You can also get summaries of merMod
objects, the mixed models from the lme4
package.
library(lme4)
fm1 <- lmer(Reaction ~ Days + (Days | Subject), sleepstudy)
summ(fm1)
## MODEL INFO:
## Observations: 180
## Dependent Variable: Reaction
## Type: Mixed effects linear regression
##
## MODEL FIT:
## AIC = 1755.628, BIC = 1774.786
##
## FIXED EFFECTS:
## Est. S.E. t val. p
## (Intercept) 251.405 6.825 36.838 0 ***
## Days 10.467 1.546 6.771 0 ***
##
## p values calculated using Kenward-Roger d.f. = 17
##
## RANDOM EFFECTS:
## Group Parameter Std.Dev.
## Subject (Intercept) 24.74
## Subject Days 5.922
## Residual 25.592
##
## Grouping variables:
## Group # groups ICC
## Subject 18 0.483
Note that the summary omits p-values by default unless the package is installed for linear models. There’s no clear-cut way to derive p-values with linear mixed models and treating the t-values like you would for OLS models will lead to inflated Type 1 error rates. Confidence intervals are better, but not perfect. Kenward-Roger calculated degrees of freedom are fairly good under many circumstances and those are used by default when package is installed. See the documentation (?summ.merMod
) for more info.
I won’t run through any examples here, but svyglm
models are supported and provide near-equivalent output to what you see here depending on whether they are linear models or generalized linear models.
With the digits =
argument, you can decide how precise you want the outputted numbers to be.
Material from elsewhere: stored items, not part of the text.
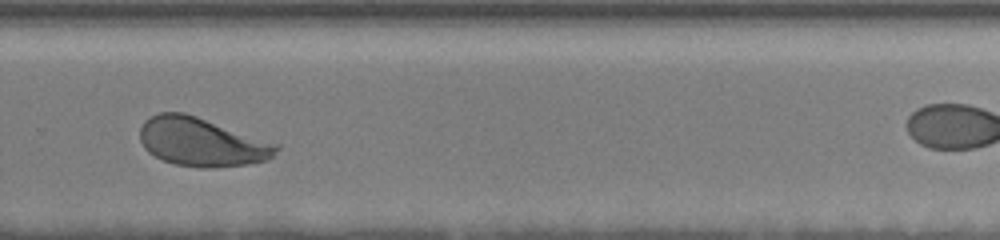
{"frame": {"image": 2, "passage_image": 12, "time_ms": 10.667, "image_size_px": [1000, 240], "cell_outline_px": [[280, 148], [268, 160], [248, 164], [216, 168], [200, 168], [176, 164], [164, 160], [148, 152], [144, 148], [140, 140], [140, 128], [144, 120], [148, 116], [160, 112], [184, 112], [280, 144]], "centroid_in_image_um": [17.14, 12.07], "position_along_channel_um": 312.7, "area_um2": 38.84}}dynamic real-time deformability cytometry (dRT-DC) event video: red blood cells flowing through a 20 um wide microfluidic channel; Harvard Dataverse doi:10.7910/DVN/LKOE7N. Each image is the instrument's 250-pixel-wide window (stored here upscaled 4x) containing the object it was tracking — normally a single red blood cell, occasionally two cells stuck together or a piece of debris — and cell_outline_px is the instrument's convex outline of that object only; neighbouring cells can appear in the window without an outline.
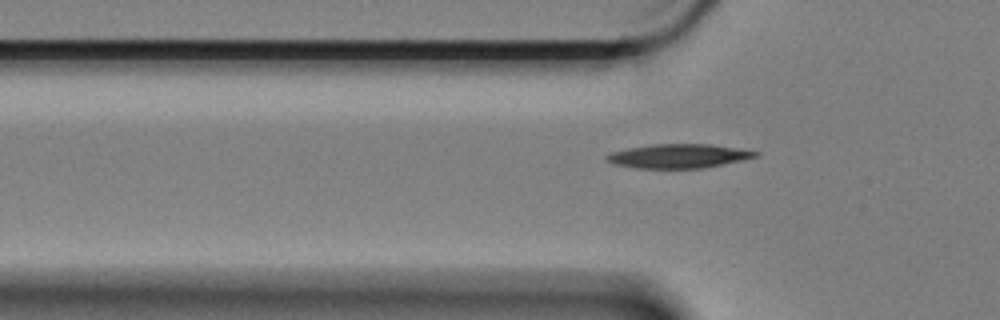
{"species": "Egyptian fruit bat (a non-hibernating species)", "species_latin": "Rousettus aegyptiacus", "temperature_condition": "cold", "stored_images_in_passage": 38, "camera_frame_rate_fps": 3000, "um_per_image_px": 0.085, "animal": {"sex": "female"}, "frame": {"image": 1, "passage_image": 5, "time_ms": 1.333, "image_size_px": [1000, 320], "cell_outline_px": [[760, 156], [744, 160], [724, 164], [700, 168], [636, 168], [612, 164], [604, 160], [604, 156], [612, 152], [628, 148], [652, 144], [708, 144], [760, 152]], "centroid_in_image_um": [57.64, 13.27], "position_along_channel_um": 68.2, "area_um2": 20.87}}
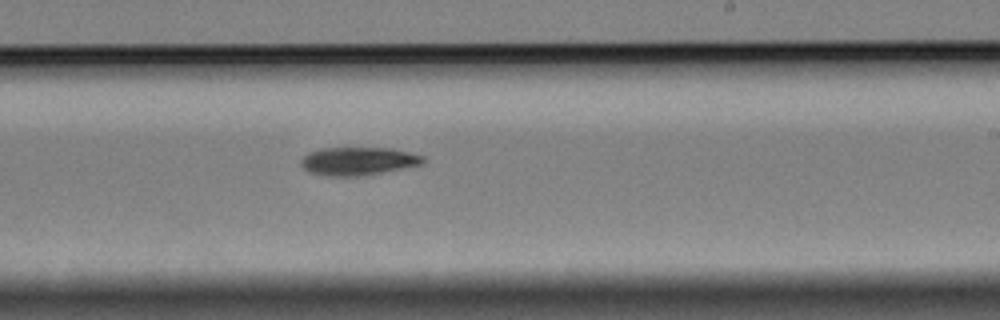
{"frame": {"image": 2, "passage_image": 22, "time_ms": 7.0, "image_size_px": [1000, 320], "cell_outline_px": [[424, 160], [420, 164], [360, 176], [328, 176], [308, 172], [300, 164], [300, 160], [308, 152], [320, 148], [392, 148], [424, 156]], "centroid_in_image_um": [30.37, 13.68], "position_along_channel_um": 258.6, "area_um2": 19.77}}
It is often inappropriate or distracting to report quantities with many digits past the decimal due to the inability to measure them so precisely or interpret them in applied settings. In other cases, it may be necessary to use more digits due to the way measures are calculated.
The default argument is digits = 3
.
summ(fit, model.info = FALSE, digits = 5)
## MODEL FIT:
## F(3,46) = 4.04857, p = 0.01232
## R-squared = 0.20888
## Adj. R-squared = 0.15729
##
## Standard errors: OLS
## Est. S.E. t val. p
## (Intercept) 5111.09665 416.57608 12.2693 0 ***
## Frost -1.25407 2.11012 -0.59432 0.55521
## Illiteracy -610.71471 213.13769 -2.86535 0.00626 **
## Murder 23.07403 30.94034 0.74576 0.45961
summ(fit, model.info = FALSE, digits = 1)
## MODEL FIT:
## F(3,46) = 4, p = 0
## R-squared = 0.2
## Adj. R-squared = 0.2
##
## Standard errors: OLS
## Est. S.E. t val. p
## (Intercept) 5111.1 416.6 12.3 0 ***
## Frost -1.3 2.1 -0.6 0.6
## Illiteracy -610.7 213.1 -2.9 0 **
## Murder 23.1 30.9 0.7 0.5
You can pre-set the number of digits you want printed for all jtools
functions with the jtools-digits
option.
options("jtools-digits" = 2)
summ(fit, model.info = FALSE)
## MODEL FIT:
## F(3,46) = 4.05, p = 0.01
## R-squared = 0.21
## Adj. R-squared = 0.16
##
## Standard errors: OLS
## Est. S.E. t val. p
## (Intercept) 5111.1 416.58 12.27 0 ***
## Frost -1.25 2.11 -0.59 0.56
## Illiteracy -610.71 213.14 -2.87 0.01 **
## Murder 23.07 30.94 0.75 0.46
Note that the return object has non-rounded values if you wish to use them later.
j <- summ(fit, digits = 3)
j$coeftable
## Est. S.E. t val. p
## (Intercept) 5111.096650 416.576083 12.2692993 4.146240e-16
## Frost -1.254074 2.110117 -0.5943151 5.552133e-01
## Illiteracy -610.714712 213.137691 -2.8653529 6.259724e-03
## Murder 23.074026 30.940339 0.7457587 4.596073e-01
When multicollinearity is a concern, it can be useful to have VIFs reported alongside each variable. This can be particularly helpful for model comparison and checking for the impact of newly-added variables. To get VIFs reported in the output table, just set vifs = TRUE
.
Note that the car
package is needed to calculate VIFs.
summ(fit, vifs = TRUE)
## MODEL INFO:
## Observations: 50
## Dependent Variable: Income
##
## MODEL FIT:
## F(3,46) = 4.049, p = 0.012
## R-squared = 0.209
## Adj. R-squared = 0.157
##
## Standard errors: OLS
## Est. S.E. t val. p VIF
## (Intercept) 5111.097 416.576 12.269 0 ***
## Frost -1.254 2.11 -0.594 0.555 1.853
## Illiteracy -610.715 213.138 -2.865 0.006 ** 2.599
## Murder 23.074 30.94 0.746 0.46 2.009
There are many standards researchers apply for deciding whether a VIF is too large. In some domains, a VIF over 2 is worthy of suspicion. Others set the bar higher, at 5 or 10. Ultimately, the main thing to consider is that small effects are more likely to be “drowned out” by higher VIFs.